━━━ Data supplied ━━━

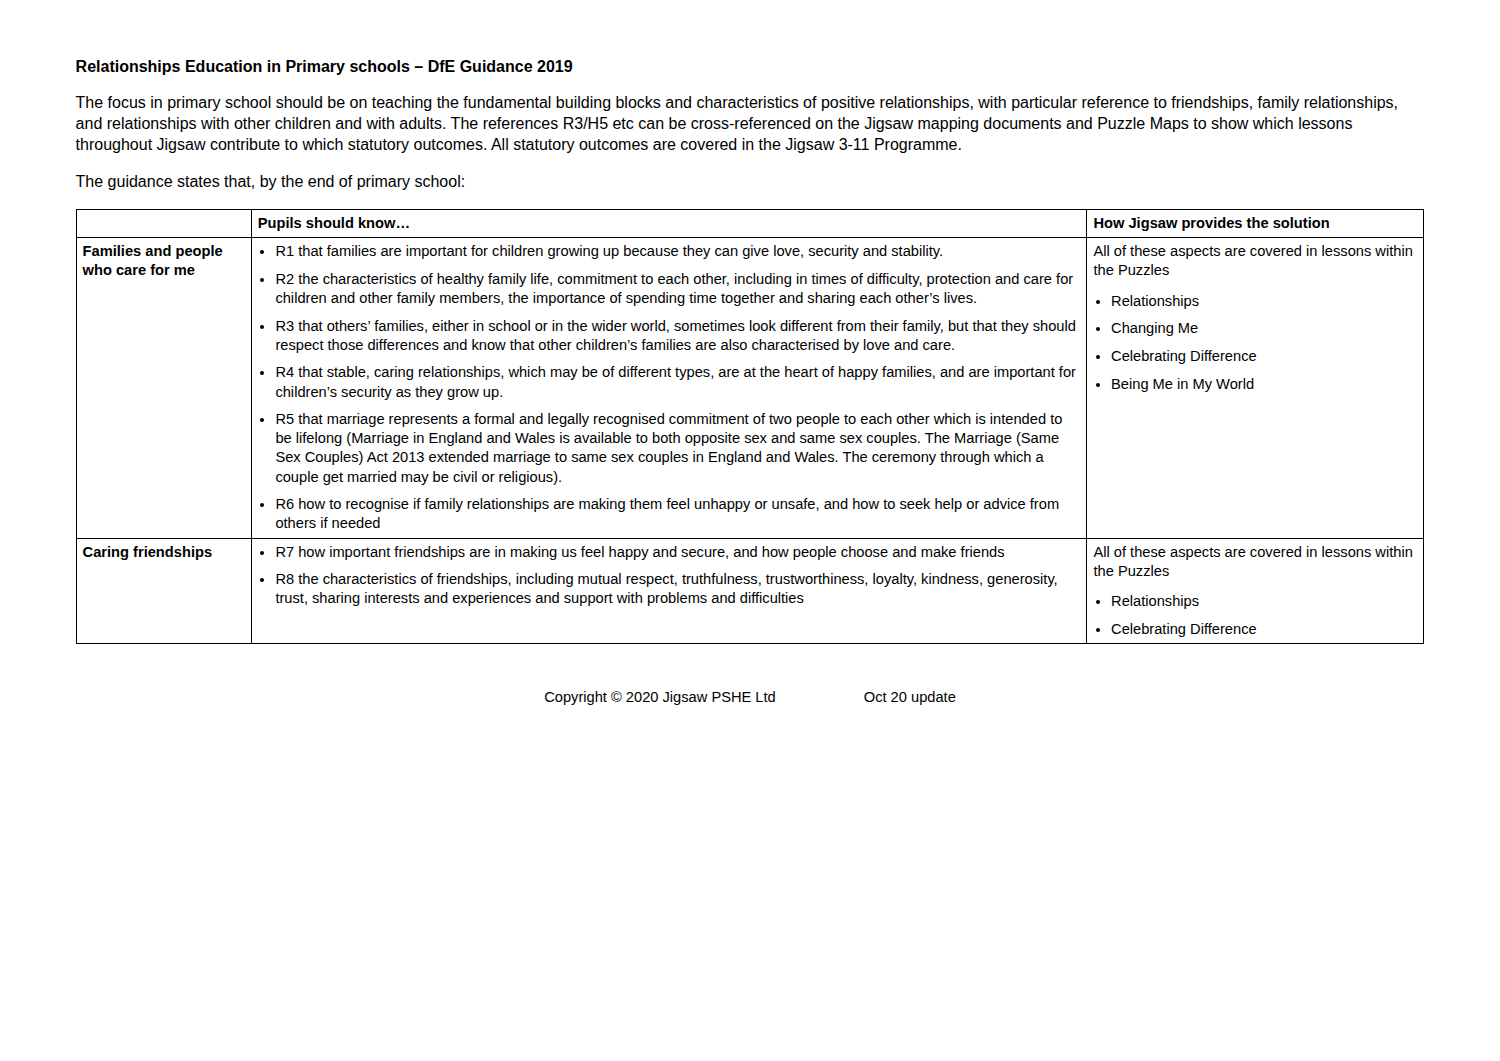Relationships Education in Primary schools – DfE Guidance 2019
The focus in primary school should be on teaching the fundamental building blocks and characteristics of positive relationships, with particular reference to friendships, family relationships, and relationships with other children and with adults. The references R3/H5 etc can be cross-referenced on the Jigsaw mapping documents and Puzzle Maps to show which lessons throughout Jigsaw contribute to which statutory outcomes. All statutory outcomes are covered in the Jigsaw 3-11 Programme.
The guidance states that, by the end of primary school:
| | Pupils should know… | How Jigsaw provides the solution |
| --- | --- | --- |
| Families and people who care for me | R1 that families are important for children growing up because they can give love, security and stability. R2 the characteristics of healthy family life, commitment to each other, including in times of difficulty, protection and care for children and other family members, the importance of spending time together and sharing each other’s lives. R3 that others’ families, either in school or in the wider world, sometimes look different from their family, but that they should respect those differences and know that other children’s families are also characterised by love and care. R4 that stable, caring relationships, which may be of different types, are at the heart of happy families, and are important for children’s security as they grow up. R5 that marriage represents a formal and legally recognised commitment of two people to each other which is intended to be lifelong (Marriage in England and Wales is available to both opposite sex and same sex couples. The Marriage (Same Sex Couples) Act 2013 extended marriage to same sex couples in England and Wales. The ceremony through which a couple get married may be civil or religious). R6 how to recognise if family relationships are making them feel unhappy or unsafe, and how to seek help or advice from others if needed | All of these aspects are covered in lessons within the Puzzles Relationships Changing Me Celebrating Difference Being Me in My World |
| Caring friendships | R7 how important friendships are in making us feel happy and secure, and how people choose and make friends R8 the characteristics of friendships, including mutual respect, truthfulness, trustworthiness, loyalty, kindness, generosity, trust, sharing interests and experiences and support with problems and difficulties | All of these aspects are covered in lessons within the Puzzles Relationships Celebrating Difference |
Copyright © 2020 Jigsaw PSHE Ltd Oct 20 update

━━━

Copy out the line containing "Celebrating Difference |", then every line after it through the end of the listing, exactly and with nothing else.

### Problem solution
| Caring friendships | R7 how important friendships are in making us feel happy and secure, and how people choose and make friends R8 the characteristics of friendships, including mutual respect, truthfulness, trustworthiness, loyalty, kindness, generosity, trust, sharing interests and experiences and support with problems and difficulties | All of these aspects are covered in lessons within the Puzzles Relationships Celebrating Difference |
Copyright © 2020 Jigsaw PSHE Ltd Oct 20 update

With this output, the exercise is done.